BOOK REVIEW: Writing Horror by Edo van Belkom

I've wanted to be a writer for as long as I can remember. I realized I wanted to write scary stories at age 8 while reading Goosebumps books.

Unfortunately, I usually can only make it halfway through a story before I decide it's garbage and scrap it. So I've been reading some books about writing.

Edo van Belkom's book, Writing Horror, has an advantage over the other books I've read because it is specifically about the horror genre.

Within the 216 pages, the following topics are covered:
  • A definition of horror and its sub-genres
  • The elements of a story (plot, characters, setting, dialogue, etc.)
  • How horror works
  • Revising
  • Selling
  • Manuscript format and how to send it
  • The horror fiction marketplace
  • Contracts and agents
The book also features brief, three-question interviews with authors including Richard Laymon, Douglas Clegg and Kathryn Ptacek.

Writing Horror was helpful to me, as a beginner, but I'm unsure whether it would be beneficial to others who are more experienced. It covers the basics and not much else. And hopefully anyone who is interested in writing horror will already know the horror sub-genres and have read most of the authors listed. The book can also be repetitive at times (especially about being persistent), but it works to drill it into your head. But I found the exercises to be useful, and learned about things I never knew much about before, such as SASEs and manuscript format.

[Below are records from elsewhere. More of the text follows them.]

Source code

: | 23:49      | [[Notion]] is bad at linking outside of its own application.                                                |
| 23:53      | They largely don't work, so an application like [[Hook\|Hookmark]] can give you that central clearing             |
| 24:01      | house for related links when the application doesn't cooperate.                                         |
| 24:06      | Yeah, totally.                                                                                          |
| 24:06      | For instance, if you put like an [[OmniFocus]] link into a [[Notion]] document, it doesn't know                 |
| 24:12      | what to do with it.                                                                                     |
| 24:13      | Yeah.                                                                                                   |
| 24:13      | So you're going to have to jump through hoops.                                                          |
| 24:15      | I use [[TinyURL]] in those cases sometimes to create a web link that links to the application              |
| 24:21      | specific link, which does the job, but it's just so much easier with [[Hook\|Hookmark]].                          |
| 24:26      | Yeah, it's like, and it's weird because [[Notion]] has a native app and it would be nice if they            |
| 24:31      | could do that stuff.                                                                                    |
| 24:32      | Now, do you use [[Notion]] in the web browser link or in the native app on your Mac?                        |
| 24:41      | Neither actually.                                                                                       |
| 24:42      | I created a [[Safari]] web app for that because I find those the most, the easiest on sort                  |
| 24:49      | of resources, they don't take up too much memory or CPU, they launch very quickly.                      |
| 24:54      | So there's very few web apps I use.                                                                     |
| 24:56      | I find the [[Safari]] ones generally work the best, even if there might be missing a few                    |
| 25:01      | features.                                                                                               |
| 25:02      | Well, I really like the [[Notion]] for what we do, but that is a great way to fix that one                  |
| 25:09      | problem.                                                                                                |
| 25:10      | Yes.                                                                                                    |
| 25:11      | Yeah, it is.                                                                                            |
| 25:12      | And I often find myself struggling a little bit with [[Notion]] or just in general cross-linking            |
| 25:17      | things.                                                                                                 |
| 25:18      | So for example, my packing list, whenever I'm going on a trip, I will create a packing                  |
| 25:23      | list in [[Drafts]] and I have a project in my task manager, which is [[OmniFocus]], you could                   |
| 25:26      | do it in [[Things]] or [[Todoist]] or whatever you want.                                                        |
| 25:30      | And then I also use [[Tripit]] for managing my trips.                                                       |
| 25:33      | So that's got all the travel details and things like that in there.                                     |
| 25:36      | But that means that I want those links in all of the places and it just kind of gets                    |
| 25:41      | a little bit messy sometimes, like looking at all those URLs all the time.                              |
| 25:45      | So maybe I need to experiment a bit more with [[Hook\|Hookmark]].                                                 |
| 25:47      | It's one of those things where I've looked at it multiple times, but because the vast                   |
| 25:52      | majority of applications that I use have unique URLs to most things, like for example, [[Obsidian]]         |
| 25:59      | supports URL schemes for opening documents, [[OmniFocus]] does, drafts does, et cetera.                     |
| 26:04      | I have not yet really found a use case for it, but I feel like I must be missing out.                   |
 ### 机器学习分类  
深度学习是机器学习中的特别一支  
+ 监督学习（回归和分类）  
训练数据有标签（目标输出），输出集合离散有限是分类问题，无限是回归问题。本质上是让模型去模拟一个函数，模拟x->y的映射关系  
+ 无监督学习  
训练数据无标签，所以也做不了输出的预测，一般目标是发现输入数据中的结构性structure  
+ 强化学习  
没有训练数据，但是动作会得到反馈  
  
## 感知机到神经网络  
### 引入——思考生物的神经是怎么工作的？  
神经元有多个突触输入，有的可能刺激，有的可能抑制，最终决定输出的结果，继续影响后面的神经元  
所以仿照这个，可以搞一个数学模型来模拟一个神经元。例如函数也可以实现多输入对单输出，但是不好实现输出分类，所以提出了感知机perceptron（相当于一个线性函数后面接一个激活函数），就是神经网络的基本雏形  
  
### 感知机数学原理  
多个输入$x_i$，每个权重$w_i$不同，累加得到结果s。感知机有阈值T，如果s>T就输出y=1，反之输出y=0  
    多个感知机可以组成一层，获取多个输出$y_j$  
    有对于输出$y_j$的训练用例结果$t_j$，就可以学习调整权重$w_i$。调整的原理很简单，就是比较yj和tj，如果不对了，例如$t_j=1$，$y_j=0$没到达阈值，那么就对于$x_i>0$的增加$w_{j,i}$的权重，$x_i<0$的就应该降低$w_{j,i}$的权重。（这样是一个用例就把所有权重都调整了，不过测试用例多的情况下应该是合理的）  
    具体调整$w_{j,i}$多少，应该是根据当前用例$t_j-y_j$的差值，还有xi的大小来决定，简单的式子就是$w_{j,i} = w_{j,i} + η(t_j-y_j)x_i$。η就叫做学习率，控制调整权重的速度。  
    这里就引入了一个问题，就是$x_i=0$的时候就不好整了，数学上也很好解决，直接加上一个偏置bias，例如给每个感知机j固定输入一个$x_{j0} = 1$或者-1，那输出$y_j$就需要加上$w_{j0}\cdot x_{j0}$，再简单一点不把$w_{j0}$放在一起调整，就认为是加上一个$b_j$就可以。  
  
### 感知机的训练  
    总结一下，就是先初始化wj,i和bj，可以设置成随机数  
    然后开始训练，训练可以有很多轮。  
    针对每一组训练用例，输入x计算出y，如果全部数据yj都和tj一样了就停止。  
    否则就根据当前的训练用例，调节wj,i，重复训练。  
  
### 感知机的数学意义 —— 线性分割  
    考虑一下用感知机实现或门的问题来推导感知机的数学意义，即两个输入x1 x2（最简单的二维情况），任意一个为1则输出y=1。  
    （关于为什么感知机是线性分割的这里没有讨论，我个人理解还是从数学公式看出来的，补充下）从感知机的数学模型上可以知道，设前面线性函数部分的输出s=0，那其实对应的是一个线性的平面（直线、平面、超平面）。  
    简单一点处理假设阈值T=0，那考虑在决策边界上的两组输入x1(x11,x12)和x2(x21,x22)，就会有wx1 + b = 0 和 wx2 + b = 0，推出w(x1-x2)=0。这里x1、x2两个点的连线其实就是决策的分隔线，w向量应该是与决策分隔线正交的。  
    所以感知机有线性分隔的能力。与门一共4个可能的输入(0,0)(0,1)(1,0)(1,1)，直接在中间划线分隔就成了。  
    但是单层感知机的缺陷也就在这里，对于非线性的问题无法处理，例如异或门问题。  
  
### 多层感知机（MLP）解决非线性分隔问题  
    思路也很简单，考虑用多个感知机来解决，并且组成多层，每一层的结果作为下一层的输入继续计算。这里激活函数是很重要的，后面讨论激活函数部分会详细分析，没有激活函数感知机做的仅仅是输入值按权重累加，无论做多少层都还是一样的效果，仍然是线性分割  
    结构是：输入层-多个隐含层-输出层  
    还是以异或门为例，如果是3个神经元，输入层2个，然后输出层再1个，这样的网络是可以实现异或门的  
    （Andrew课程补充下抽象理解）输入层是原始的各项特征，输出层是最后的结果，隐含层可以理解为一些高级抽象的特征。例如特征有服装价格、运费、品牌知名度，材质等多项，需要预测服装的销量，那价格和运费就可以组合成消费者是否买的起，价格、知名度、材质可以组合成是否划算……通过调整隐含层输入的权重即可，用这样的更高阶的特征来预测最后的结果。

If you are interested in reading more books about writing horror, Stephen King's novel, On Writing is helpful. There are also a few other books on writing horror specifically: On Writing Horror: A Handbook by the Horror Writers Association and Writers Workshop of Horror.

Rating: 4/5

3 comments:

Stewart Sternberg said...

I am ordinarily not a large fan of how-to writing books. I do admit, that I like the idea of one specializing in horror. I remember though, when I read the King book, I went back and reread Salem's Lot and The Shining, and wouldn't you know---he apparently spent much time ignoring his own philosophy of writing. Even now, with something like Under The Dome, I want to shake King and beg him to get a new editor who will stand up to him.

Melissa Helwig said...

Haha, that's so true. I haven't even read that many of his books because he just goes on and on and it takes me forever to get through one of them.

Aaron Mason said...

Anything interesting from Laymon in the Q & A section? He always seemed like a blue collar-style writer who'd probably have some pretty good tips, plus he seemed to be a great guy to boot.